# Text
I am trying to scrape some data from
http://www.pogdesign.co.uk/cat/
.
I want to get the channel and the air-time of each program, but the problem is that by default they do not appear. Only after manually configuring the settings and saving them, the channel and the air-time of each program appear.
As I understand after inspecting the 'Network' section in the Chrome's developer tools, what actually happens after I click 'Save Settings' is that a POST request is being sent, with the relevant data parameters (e.g. 's_networks':'on'
and etc'), then a GET request is being sent, to retrieve the html file with channel and the air-time displayed.
I tried to emulate this process (POST request then GET request) using both
the python's requests
package, and the mechanicalsoup
package.
requests:
s = requests.Session()
s.post('http://www.pogdesign.co.uk/cat/', data = {'s_networks':'on'})
s.get('http://www.pogdesign.co.uk/cat/')
mechanicalsoup:
mcs = mechanicalsoup.Browser()
res_post = mcs.post('http://www.pogdesign.co.uk/cat/', data {'s_networks':'on'})
res_get = mcs.get('http://www.pogdesign.co.uk/cat/')
Yet the response I receive does not contain the channel and the air-time data.
The only difference I noticed is that the status code returned from the browser's POST request is 302
, and the returned status code from my python requests is 200
.
It is because of cookie which stores the user info, you can try the following code
import requests
s = requests.Session()
data = {
"style": 3,
"timezone": "GMT",
"s_numbers": "on",
"s_epnames": "on",
"s_airtimes": "on",
"s_popups": "on",
"s_wunwatched": "on",
"s_sortbyname": "on",
"s_weekstyle": "on",
"s_24hr": "on",
"settings": None
}
cookies = { # you can get the cookie info from dev tool
"CAT_UID":'' ,
"PHPSESSID":'' ,
"_ga": '',
"_gid": '',
"_gat": ""
}
post = s.post('http://www.pogdesign.co.uk/cat/', data=data, cookies=cookies)
text = post.text
get = s.get('http://www.pogdesign.co.uk/cat/', cookies=cookies)
text1 = get.text

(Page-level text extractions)
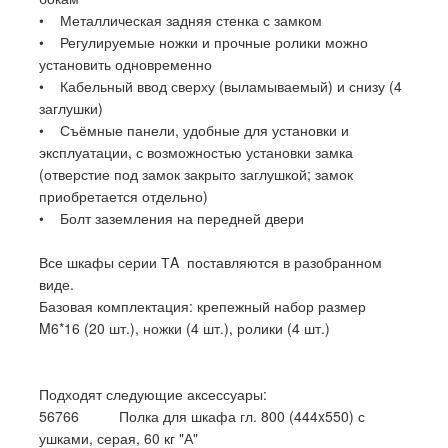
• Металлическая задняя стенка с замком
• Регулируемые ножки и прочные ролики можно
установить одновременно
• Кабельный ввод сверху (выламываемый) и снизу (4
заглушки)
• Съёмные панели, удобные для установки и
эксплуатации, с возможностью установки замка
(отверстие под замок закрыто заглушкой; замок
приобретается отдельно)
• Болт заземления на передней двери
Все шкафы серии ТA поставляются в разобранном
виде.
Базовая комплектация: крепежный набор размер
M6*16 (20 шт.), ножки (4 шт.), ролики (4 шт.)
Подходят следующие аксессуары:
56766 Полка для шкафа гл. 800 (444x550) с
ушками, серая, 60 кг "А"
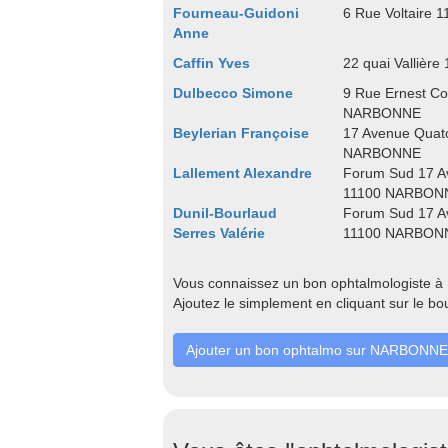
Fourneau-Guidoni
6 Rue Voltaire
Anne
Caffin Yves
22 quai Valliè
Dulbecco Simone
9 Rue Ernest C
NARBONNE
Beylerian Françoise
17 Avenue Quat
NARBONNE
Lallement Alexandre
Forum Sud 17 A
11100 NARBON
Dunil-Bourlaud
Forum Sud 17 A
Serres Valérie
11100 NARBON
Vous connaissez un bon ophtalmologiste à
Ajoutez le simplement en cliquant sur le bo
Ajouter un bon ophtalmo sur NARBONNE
...
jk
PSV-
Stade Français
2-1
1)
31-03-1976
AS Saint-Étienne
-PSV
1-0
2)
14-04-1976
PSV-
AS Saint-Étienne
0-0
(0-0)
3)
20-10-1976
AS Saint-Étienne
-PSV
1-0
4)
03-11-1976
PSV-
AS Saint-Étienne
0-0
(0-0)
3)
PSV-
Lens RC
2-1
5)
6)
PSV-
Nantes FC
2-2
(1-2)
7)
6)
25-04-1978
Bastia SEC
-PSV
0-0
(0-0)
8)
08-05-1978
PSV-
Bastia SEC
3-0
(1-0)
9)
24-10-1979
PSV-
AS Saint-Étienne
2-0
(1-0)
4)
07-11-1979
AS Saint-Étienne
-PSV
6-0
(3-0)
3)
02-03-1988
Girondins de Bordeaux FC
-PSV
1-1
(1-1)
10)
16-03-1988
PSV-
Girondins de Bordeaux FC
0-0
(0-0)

# Activity
Reproduce the forum thread on scraping between "As I understand" and "the air-time displayed.", inclusive, and switch "developer tools" to "DevTools". The records were taken from a different source than the thread.

# Task response
As I understand after inspecting the 'Network' section in the Chrome's DevTools, what actually happens after I click 'Save Settings' is that a POST request is being sent, with the relevant data parameters (e.g. 's_networks':'on'
and etc'), then a GET request is being sent, to retrieve the html file with channel and the air-time displayed.